[Opening PROVIDED RECORDS section]
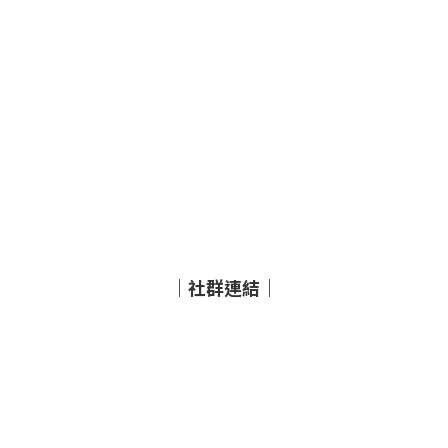
｜社群連結｜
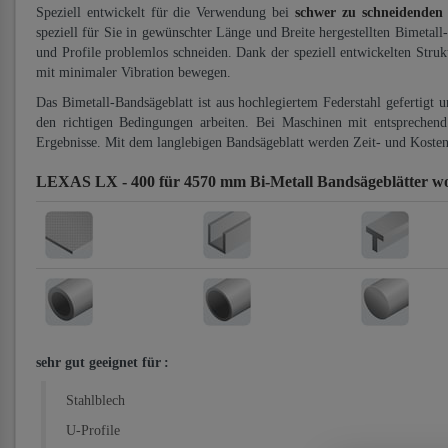
Speziell entwickelt für die Verwendung bei
schwer zu schneidenden
speziell für Sie in gewünschter Länge und Breite hergestellten Bimetall
und Profile problemlos schneiden. Dank der speziell entwickelten Stru
mit minimaler Vibration bewegen.
Das Bimetall-Bandsägeblatt ist aus hochlegiertem Federstahl gefertigt 
den richtigen Bedingungen arbeiten. Bei Maschinen mit entsprechend 
Ergebnisse. Mit dem langlebigen Bandsägeblatt werden Zeit- und Kosten
LEXAS LX - 400 für 4570 mm Bi-Metall Bandsägeblätter
wo
sehr gut geeignet für
:
Stahlblech
U-Profile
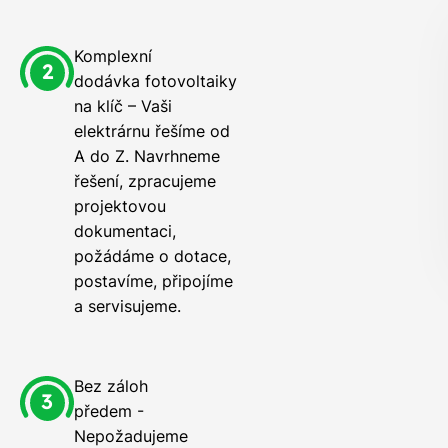
Komplexní
dodávka fotovoltaiky
na klíč – Vaši
elektrárnu řešíme od
A do Z. Navrhneme
řešení, zpracujeme
projektovou
dokumentaci,
požádáme o dotace,
postavíme, připojíme
a servisujeme.
Bez záloh
předem -
Nepožadujeme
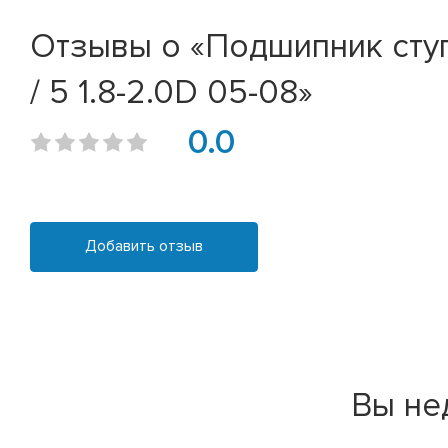
Отзывы о «Подшипник ступи
/ 5 1.8-2.0D 05-08»
0.0
Добавить отзыв
Вы не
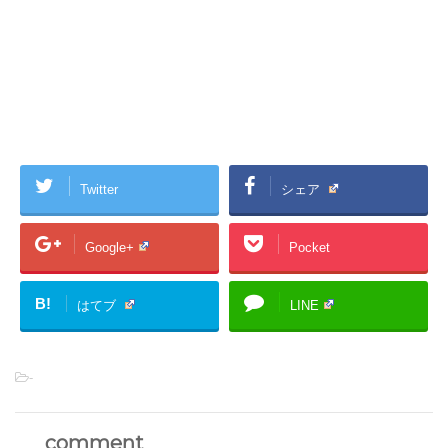
Twitter
シェア
Google+
Pocket
B!
はてブ
LINE
-
comment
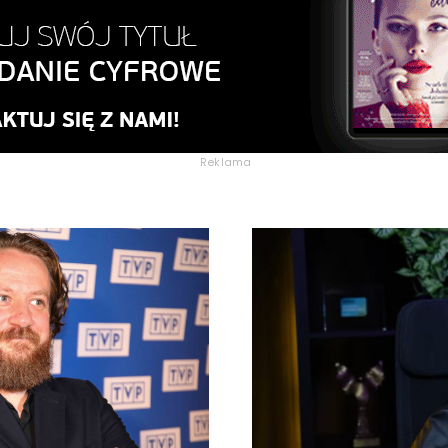
Reklama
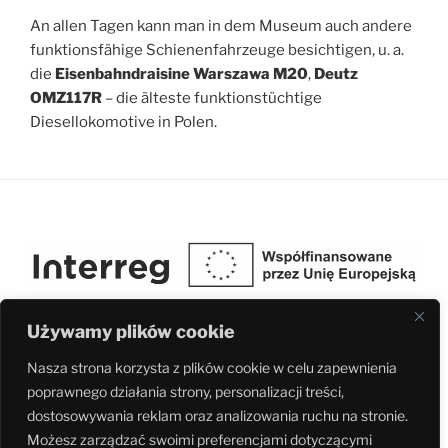
An allen Tagen kann man in dem Museum auch andere
funktionsfähige Schienenfahrzeuge besichtigen, u. a.
die
Eisenbahndraisine Warszawa M20
,
Deutz
OMZ117R
– die älteste funktionstüchtige
Diesellokomotive in Polen.
Używamy plików cookie
Nasza strona korzysta z plików cookie w celu zapewnienia
poprawnego działania strony, personalizacji treści,
Fundacja Ochrony Dziedzictwa Przemysłowego Śląska realizuje projekt
dostosowywania reklam oraz analizowania ruchu na stronie.
pn. Kolej łączy kultury w ramach programu Interreg Czechy-Polska 2021-
Możesz zarządzać swoimi preferencjami dotyczącymi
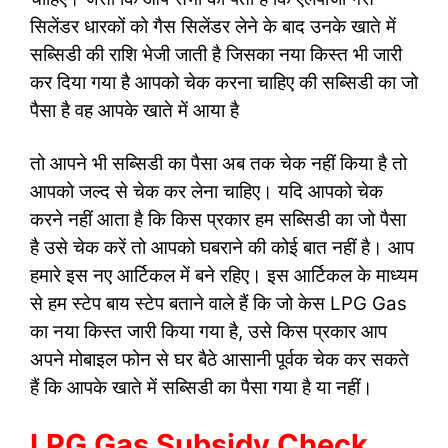
सिलेंडर धारकों को गैस सिलेंडर लेने के बाद उनके खाते में
सब्सिडी की राशि भेजी जाती है जिसका नया किस्त भी जारी
कर दिया गया है आपको चेक करना चाहिए की सब्सिडी का जो
पैसा है वह आपके खाते में आया है
तो आपने भी सब्सिडी का पैसा अब तक चेक नहीं किया है तो
आपको जल्द से चेक कर लेना चाहिए। यदि आपको चेक
करने नहीं आता है कि किस प्रकार हम सब्सिडी का जो पैसा
है उसे चेक करें तो आपको घबराने की कोई बात नहीं है। आप
हमारे इस नए आर्टिकल में बने रहिए। इस आर्टिकल के माध्यम
से हम स्टेप बाय स्टेप बताने वाले हैं कि जो केस LPG Gas
का नया किस्त जारी किया गया है, उसे किस प्रकार आप
अपने मोबाइल फोन से घर बैठे आसानी पूर्वक चेक कर सकते
हैं कि आपके खाते में सब्सिडी का पैसा गया है या नहीं।
LPG Gas Subsidy Check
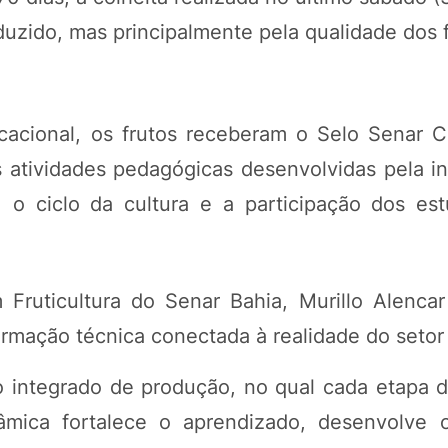
uzido, mas principalmente pela qualidade dos f
cacional, os frutos receberam o Selo Senar 
s atividades pedagógicas desenvolvidas pela in
, o ciclo da cultura e a participação dos es
Fruticultura do Senar Bahia, Murillo Alencar
rmação técnica conectada à realidade do setor 
o integrado de produção, no qual cada etapa 
inâmica fortalece o aprendizado, desenvolve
[Closing PROVIDED RECORDS section]
_PROBLEM DETAILS_
Reproduce every line of text from the entries above without changes, and drop the picture markers.

_WORKED SOLUTION_
｜社群連結｜
Speziell entwickelt für die Verwendung bei
schwer zu schneidenden
speziell für Sie in gewünschter Länge und Breite hergestellten Bimetall
und Profile problemlos schneiden. Dank der speziell entwickelten Stru
mit minimaler Vibration bewegen.
Das Bimetall-Bandsägeblatt ist aus hochlegiertem Federstahl gefertigt 
den richtigen Bedingungen arbeiten. Bei Maschinen mit entsprechend 
Ergebnisse. Mit dem langlebigen Bandsägeblatt werden Zeit- und Kosten
LEXAS LX - 400 für 4570 mm Bi-Metall Bandsägeblätter
wo
sehr gut geeignet für
:
Stahlblech
U-Profile
Komplexní
dodávka fotovoltaiky
na klíč – Vaši
elektrárnu řešíme od
A do Z. Navrhneme
řešení, zpracujeme
projektovou
dokumentaci,
požádáme o dotace,
postavíme, připojíme
a servisujeme.
Bez záloh
předem -
Nepožadujeme
Отзывы о «Подшипник ступи
/ 5 1.8-2.0D 05-08»
0.0
Добавить отзыв
Вы не
Twitter
シェア
Google+
Pocket
B!
はてブ
LINE
-
comment
Reklama
An allen Tagen kann man in dem Museum auch andere
funktionsfähige Schienenfahrzeuge besichtigen, u. a.
die
Eisenbahndraisine Warszawa M20
,
Deutz
OMZ117R
– die älteste funktionstüchtige
Diesellokomotive in Polen.
Używamy plików cookie
Nasza strona korzysta z plików cookie w celu zapewnienia
poprawnego działania strony, personalizacji treści,
Fundacja Ochrony Dziedzictwa Przemysłowego Śląska realizuje projekt
dostosowywania reklam oraz analizowania ruchu na stronie.
pn. Kolej łączy kultury w ramach programu Interreg Czechy-Polska 2021-
Możesz zarządzać swoimi preferencjami dotyczącymi
सिलेंडर धारकों को गैस सिलेंडर लेने के बाद उनके खाते में
सब्सिडी की राशि भेजी जाती है जिसका नया किस्त भी जारी
कर दिया गया है आपको चेक करना चाहिए की सब्सिडी का जो
पैसा है वह आपके खाते में आया है
तो आपने भी सब्सिडी का पैसा अब तक चेक नहीं किया है तो
आपको जल्द से चेक कर लेना चाहिए। यदि आपको चेक
करने नहीं आता है कि किस प्रकार हम सब्सिडी का जो पैसा
है उसे चेक करें तो आपको घबराने की कोई बात नहीं है। आप
हमारे इस नए आर्टिकल में बने रहिए। इस आर्टिकल के माध्यम
से हम स्टेप बाय स्टेप बताने वाले हैं कि जो केस LPG Gas
का नया किस्त जारी किया गया है, उसे किस प्रकार आप
अपने मोबाइल फोन से घर बैठे आसानी पूर्वक चेक कर सकते
हैं कि आपके खाते में सब्सिडी का पैसा गया है या नहीं।
LPG Gas Subsidy Check
uzido, mas principalmente pela qualidade dos f
cacional, os frutos receberam o Selo Senar 
s atividades pedagógicas desenvolvidas pela in
, o ciclo da cultura e a participação dos es
Fruticultura do Senar Bahia, Murillo Alencar
rmação técnica conectada à realidade do setor 
o integrado de produção, no qual cada etapa 
inâmica fortalece o aprendizado, desenvolve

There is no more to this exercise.